Митрошу в самом деле это не интересовало. Он был такой: пошлют – поедет, надо что привезти – привезет, а зачем, почему – вникать в это у него никогда не было охоты. Стало быть, зачем-то нужно, раз посылают, и Митроше этого было вполне достаточно.

Петр Васильевич знал его столько же, сколько самого себя. С одной деревни, почти ровесники. В войну Митроша прокантовался где-то в трудармии, отощал там, обессилел, но зато остался жив и без царапины. Потом, как и Петр Васильевич, работал в МТС, пока они были.
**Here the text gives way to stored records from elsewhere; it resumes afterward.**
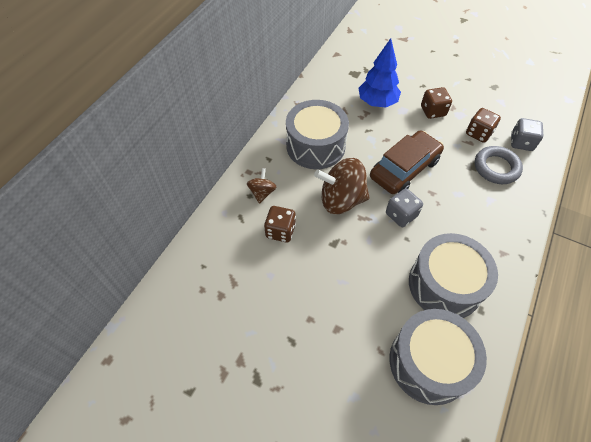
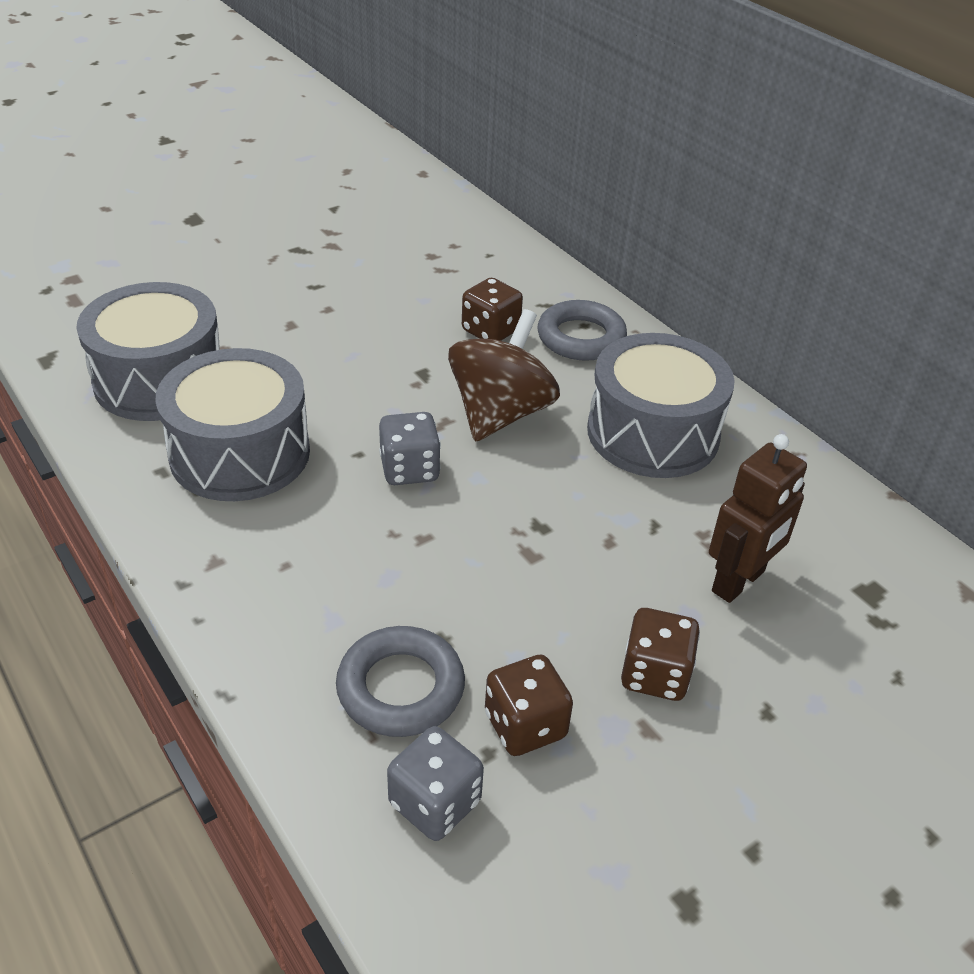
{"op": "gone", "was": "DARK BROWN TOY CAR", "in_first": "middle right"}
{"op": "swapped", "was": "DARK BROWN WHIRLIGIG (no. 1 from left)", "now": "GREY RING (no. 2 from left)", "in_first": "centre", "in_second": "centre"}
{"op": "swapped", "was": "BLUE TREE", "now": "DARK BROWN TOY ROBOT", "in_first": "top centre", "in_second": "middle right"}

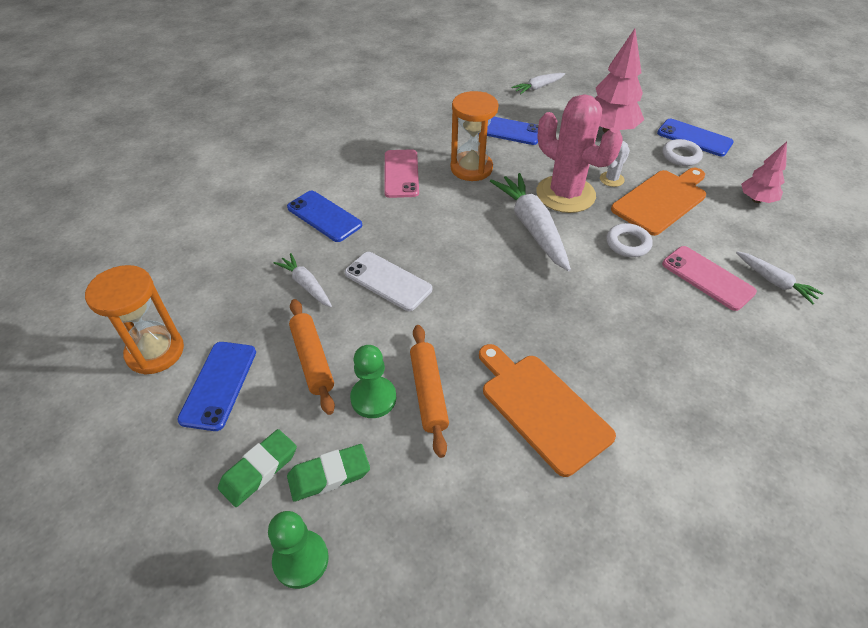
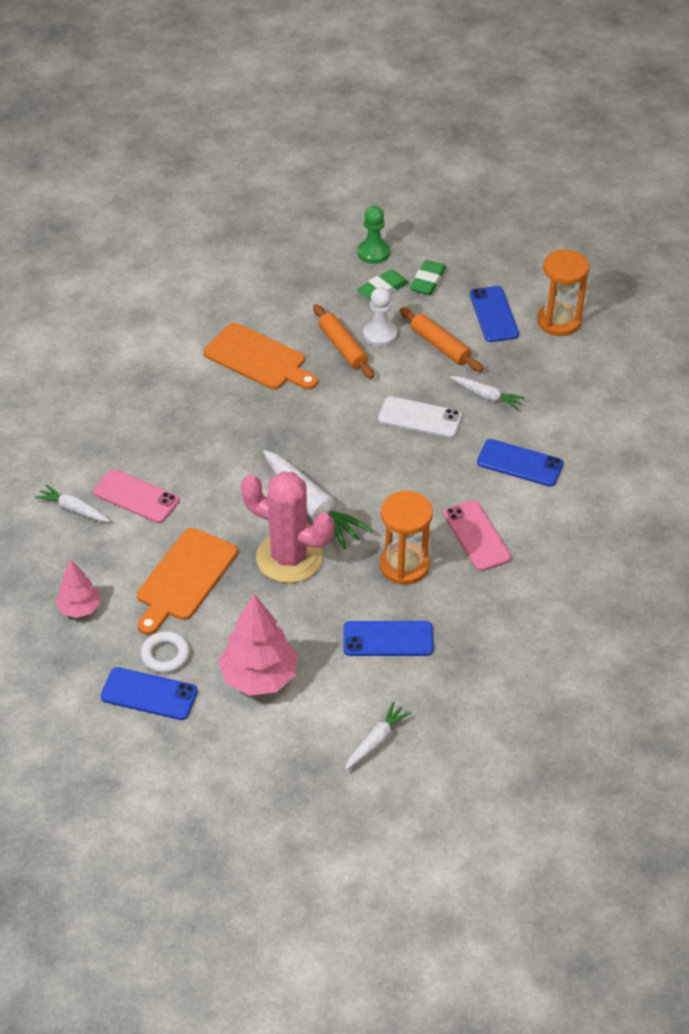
{"op": "gone", "was": "PURE WHITE PRICKLY PLANT", "in_first": "top right"}
{"op": "gone", "was": "PURE WHITE RING (no. 1 from left)", "in_first": "middle right"}
{"op": "repainted", "was": "LEAF-GREEN PAWN (no. 2 from left)", "now": "PURE WHITE PAWN", "in_first": "centre", "in_second": "top centre"}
Он умел все, мог и слесарить, и токарить, и подменить сварщика, работал и на тракторах, и на комбайнах, в любом деле мог быть и на первой роли, но предпочитал вторую – подменным, помощником. Деньги – почти те же, а спрос меньше, и всегда есть кем заслониться. И, надо оказать, на этих своих вторых ролях Митроша всегда был на настоящем своем месте. На него можно было положиться: свое он срабатывал на совесть, не лентяйничал и ни в чем не подводил. Когда машинно-тракторные станции закрыли и технику передали колхозам, Митроша каждый уборочный сезон обычно работал с Петром Васильевичем на комбайне помощником, так что они считались как бы парой, и на Петра Васильевича Митроша смотрел, как на своего старшого. Выглядел он даже старей Петра Васильевича: на висках белела густая седина, глубокие морщины резали его выдубленное солнцем и ветром лицо; трое его сыновей давно уже выросли, выучились, жили от него далеко, женато, растили своих детей, но, благодаря легкому нраву Митроши, его склонности к балагурству, байкам, отсутствию в нем настоящей мужской серьезности, солидности, он для деревенских навсегда остался как бы в подростках, малолетках, его даже полным именем не называл никто, не то что с отчеством, так всю свою жизнь он и ходил Митрошей…

– Э-э! Вот же что у меня в припасе! – спохватился Митроша, когда выпили по второму стаканчику и опять потянулись к колбасе и сыру.

Он поспешно порылся в глубоком кармане брюк, рука его по локоть опустилась куда-то внутрь штанины, почти до голенища сапога. Из этой глубины он вытащил лилово-розовую луковицу, грызнул ее кривыми зубами, разделяя пополам.

– На, заешь, – протянул он половинку Петру Васильевичу. – Дело проверенное, никакой доктор не учует… – кивнул он на почти пустую бутылку. – А у нас – де-ла! – весело сообщил он, дожевав закуску и вытирая губы – сначала ладонью, потом о рукав пиджака. – Полный переворот. Эксперимент на нас ставят. Если в районе получится – по всему Союзу распространят.

Видя заинтересованность Петра Васильевича, он нарочно помедлил; глаза его, замаслившиеся от выпивки, озорновато блестели, в них было удовольствие – как он сейчас удивит Петра Васильевича.

– Мастерская теперь не наша, и которые в ней штатные были – тоже теперь не колхозники, забрали их от нас…

– Куда? – Петр Васильевич действительно сильно удивился.

– «Сельхозтехнике» все передали. Теперь это ихнее будет, как производственный участок. Все запчасти, матерьялы – тоже им сдали, до гайки, по описи. Три дня считали, описывали.